Mentor Library’s Board of Trustees responded to Governor Strickland’s proposal with a resolution directing the library administration to seek and implement technology to make up for the budget shortfall (Mentor Public Library Board of Trustees, 2009, p. 2). To this end, self check-out stations were installed in the Main Library during the summer of 2009. As he watched the installation of these stations, and faced with the potential of unstaffed reference desk time, it occurred to David Newyear (at that time Manager of Adult Information Services at MPL) that there might be a way to create self-serve information stations as well.

Having seen successful implementations of AI Chatbots in corporate and public sectors, David did some research and began creating a chatbot using SitePal (a company which provides animated avatars) in June of 2009. Emma, the Mentor Public Library’s virtual agent, made her debut on the library’s website on November 19, 2009. This first iteration of Emma provided answers to a list of twelve “frequently asked questions” or about the library’s services and policies.

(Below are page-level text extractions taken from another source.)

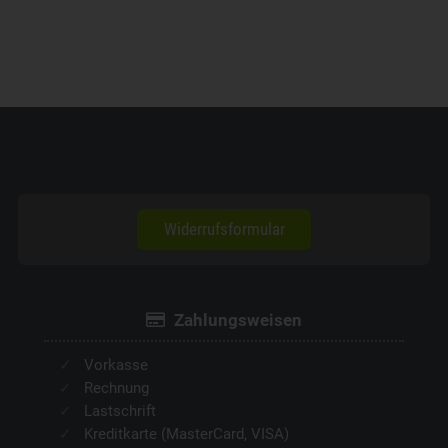
Widerrufsformular
Zahlungsweisen
Vorkasse
Rechnung
Lastschrift
Kreditkarte (MasterCard, VISA)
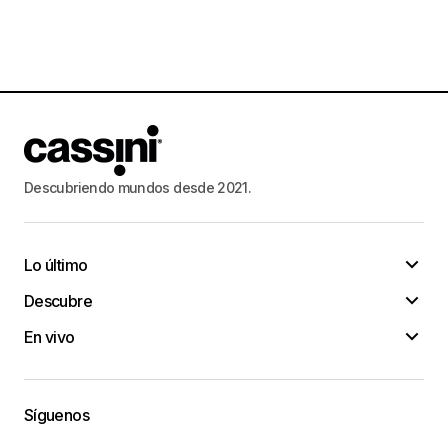
Descubriendo mundos desde 2021.
Lo último
Descubre
En vivo
Síguenos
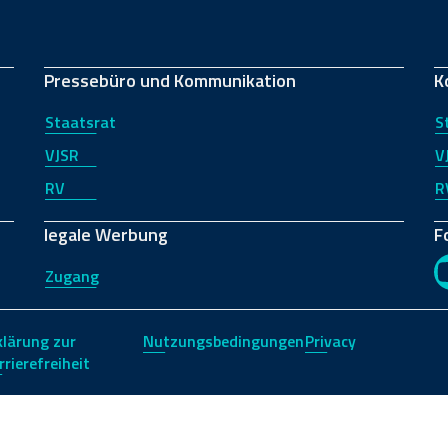
Pressebüro und Kommunikation
K
Staatsrat
S
VJSR
V
RV
R
legale Werbung
F
Zugang
klärung zur
Nutzungsbedingungen
Privacy
rrierefreiheit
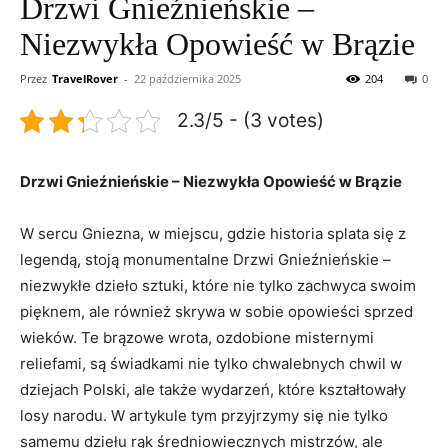
Drzwi Gnieźnieńskie –
Niezwykła Opowieść w Brązie
Przez
TravelRover
-
22 października 2025
204
0
2.3/5 - (3 votes)
Drzwi Gnieźnieńskie – Niezwykła Opowieść w‌ Brązie
W sercu Gniezna, w ⁤miejscu, gdzie ‌historia splata⁤ się z
legendą, stoją monumentalne Drzwi Gnieźnieńskie –
niezwykłe dzieło sztuki, które nie tylko zachwyca swoim
pięknem, ale również skrywa w sobie opowieści sprzed
wieków. Te brązowe wrota,‌ ozdobione misternymi
reliefami, są świadkami nie tylko chwalebnych chwil w
dziejach Polski, ale także wydarzeń,⁤ które kształtowały
losy narodu. W artykule tym ​przyjrzymy się nie​ tylko
samemu dziełu rąk średniowiecznych mistrzów, ale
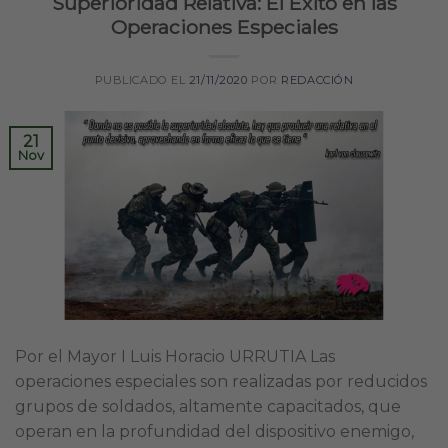
Superioridad Relativa: El Éxito en las
Operaciones Especiales
PUBLICADO EL
21/11/2020
POR
REDACCIÓN
21
Nov
Por el Mayor I Luis Horacio URRUTIA Las
operaciones especiales son realizadas por reducidos
grupos de soldados, altamente capacitados, que
operan en la profundidad del dispositivo enemigo,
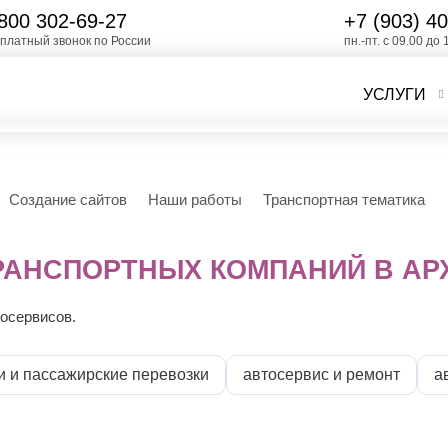
800 302-69-27
+7 (903)
40
платный звонок по России
пн.-пт. с 09.00 до 
УСЛУГИ
Создание сайтов
Наши работы
Транспортная тематика
ТРАНСПОРТНЫХ КОМПАНИЙ В АР
тосервисов.
и и пассажирские перевозки
автосервис и ремонт
а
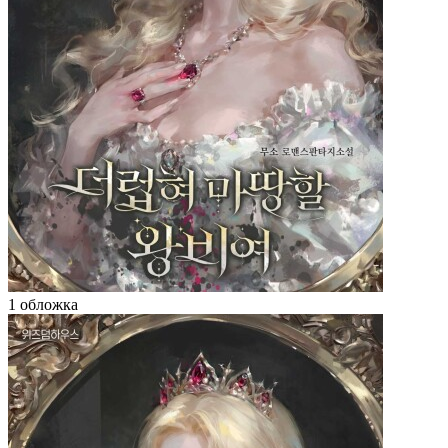
1 обложка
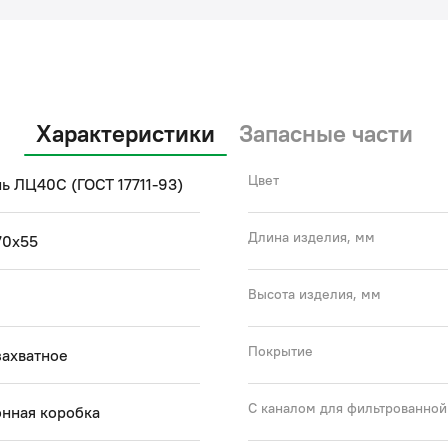
Характеристики
Запасные части
Цвет
ь ЛЦ40C (ГОСТ 17711-93)
Длина изделия, мм
70x55
Высота изделия, мм
Покрытие
захватное
С каналом для фильтрованной
нная коробка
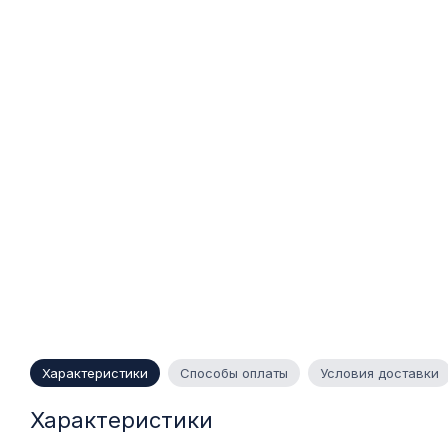
Характеристики
Способы оплаты
Условия доставки
Характеристики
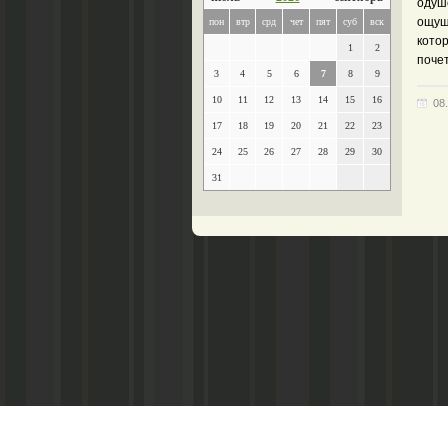
одуш
ощуще
пон
втр
срд
чет
пят
суб
вск
котор
1
2
почет
3
4
5
6
7
8
9
10
11
12
13
14
15
16
08
17
18
19
20
21
22
23
24
25
26
27
28
29
30
31
Главный редактор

In January 2010, Sitepal’s artificial intelligence component was enabled allowing Emma’s programming to begin to evolve to address more and more complex questions. During the month of February, Emma answered nearly 10,000 questions posed by patrons.

From March to May of 2010, Emma’s “brain” was migrated from SitePal to the Pandorabots website, and Emma was rebuilt to take advantage of Pandorabot’s Superbot 2.0 base AIML files. At this point Emma was answering approximately 300 questions each week with a correct response average of 60%. In July 2010, David invited Michele McNeal, the Web Specialist for the Akron-Summit County Public Library, to collaborate on the project and they began to work together to expand the scope of the bot’s capabilities and improve the correct answer ratio.